Temporal consistency in data relates to the time period over which the data were collected, particularly with features that are known to be dynamic and that may have seasonality associated with them.
• A feature may change with seasons and it is important to identify which season(s) best reflect or represent the distribution of the feature that is appropriate for the analysis where possible. It is suggested here to let the data drive these temporal
stratifications, rather than using a classification scheme that normalises the data into annual integers.
• Compiling data without regard to temporal variation may misrepresent the distribution of the features of interest, and can allow for key seasonal areas to be overlooked.
• Other considerations with regard to temporal variability of data are dealt with in Section 7.7 ‐ Data management and maintenance).
Representational consistency relates to how data are reported and/or how a feature or phenomena of interest is represented geographically. Within your data the same feature may be classified in various ways and be represented spatially in the form of a point, line, area (polygon) or a pixel depending on the scale it was observed.

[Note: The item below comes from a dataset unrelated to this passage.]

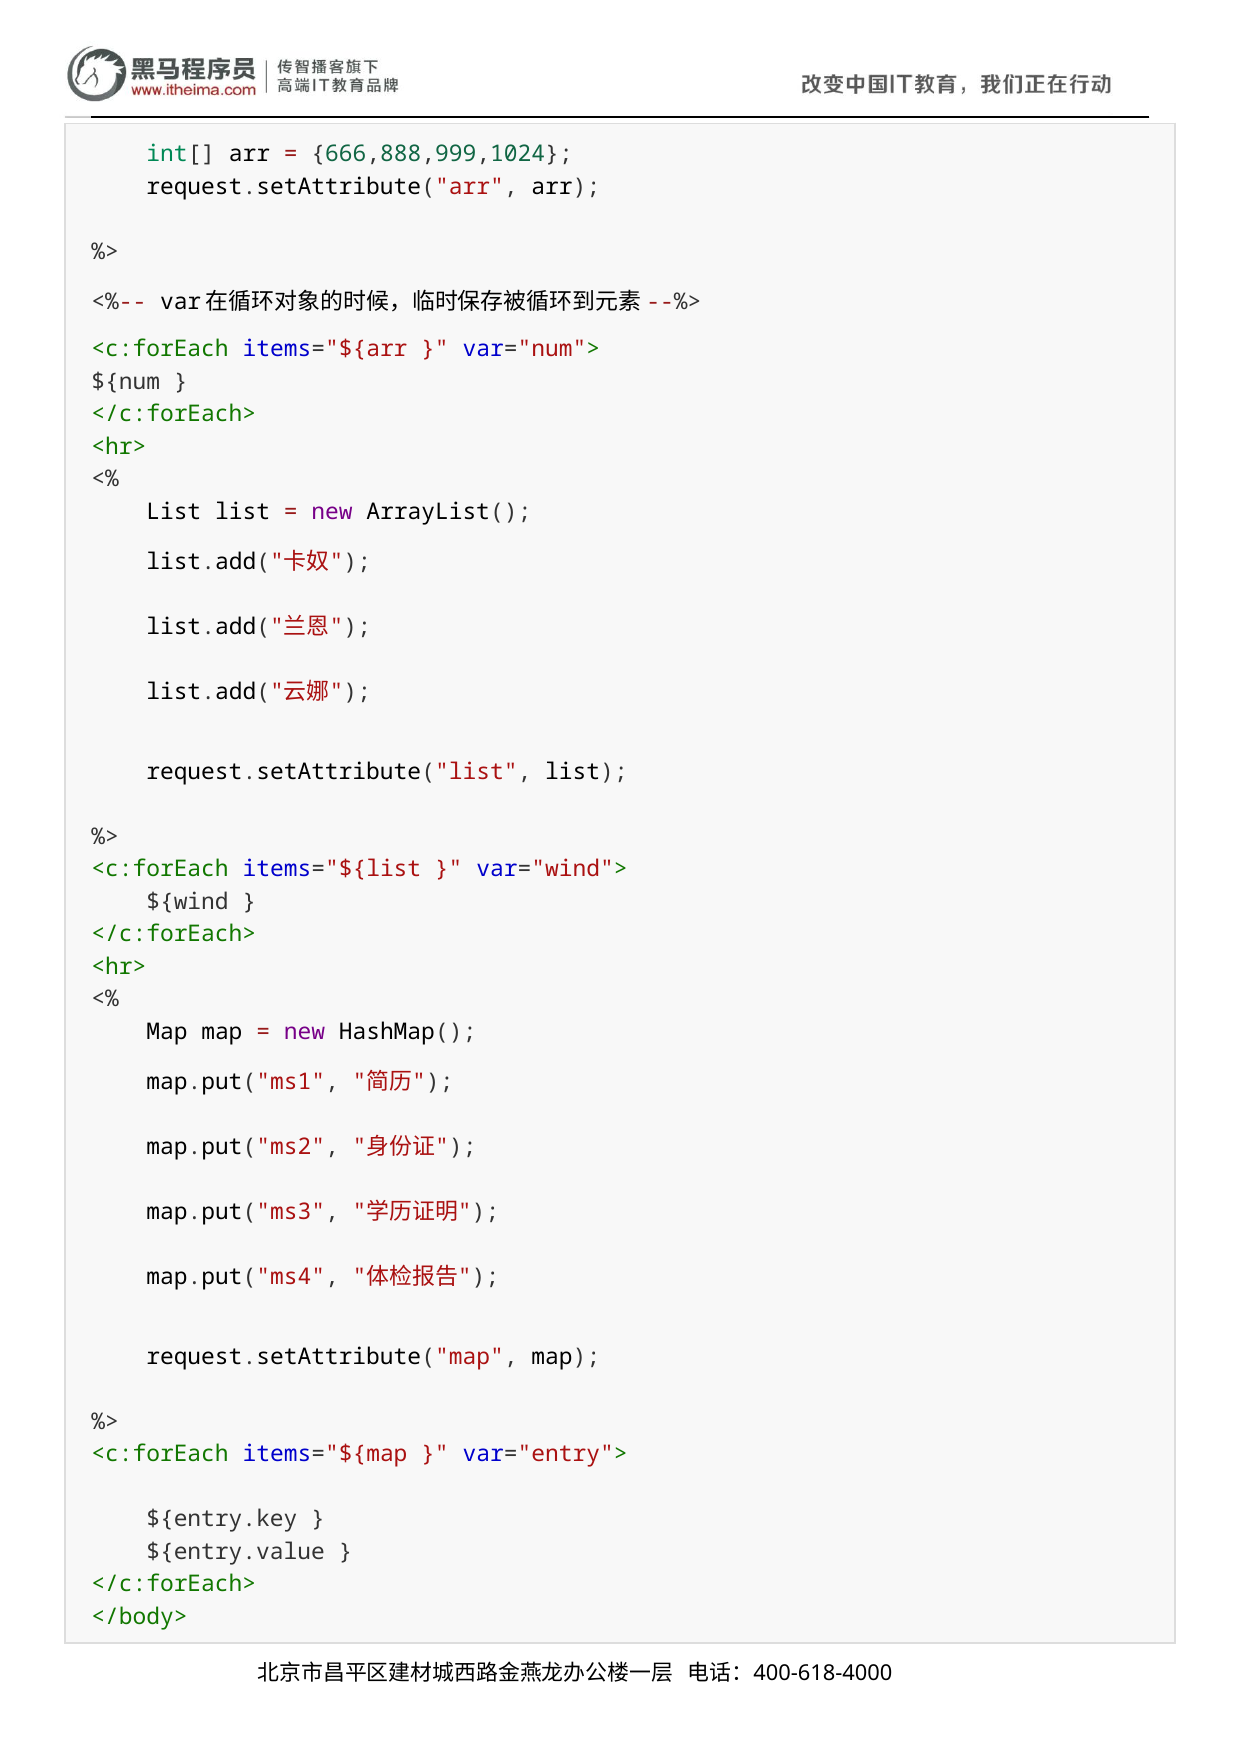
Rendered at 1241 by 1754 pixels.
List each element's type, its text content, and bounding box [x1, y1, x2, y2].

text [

• Data being compiled from various sources that will make up a comprehensive dataset covering the project area can be reported into a common classification system where appropriate (e.g., classifying the seafloor based on primary factors such as bathymetry, geomorphology, and substrate). Relying on a known, standard classification system offers structure to the data being developed, can bring out patterns not seen in individual data layers, and may be more robust during peer review.
• However, we caution the use of pre‐conceived classification schemes that do not necessarily represent observable conditions. Often it is advisable to use the underlying data to naturally classify the information. (NOTE: The number of classes and the method of aggregation are important decisions in terms of the amount of information going into a decision support tool and the how defensible the ecological characterisation will be. Whether using natural breaks or more standardised classifications to compile the information it is important to clearly document your decisions as they should be based on the objectives of the project).
• Data transformation or normalisation may be required to make data comparable or consistent in the way they are represented. However, such data processing should be well documented, as it can create/overcome skews and change of units.
Over large planning/analysis areas it is often difficult to attain a high level of consistency with regards to the above elements, simply because there is a very uneven sampling across the area. In such cases the planning area will need to be sub‐divided to account for data biases. Often smaller sub‐areas are constructed based on political or ecological divisions within the larger study area (eco‐regions or sections, watersheds or watershed councils, international jurisdictions) within which some level of data consistency can be obtained. Care is required, however, as that such spatial stratification sometimes can suffer from a lack of understanding actual differences between sub‐areas (e.g., physical parameters such as surface current patterns) and may therefore misrepresent biological dispersal patterns.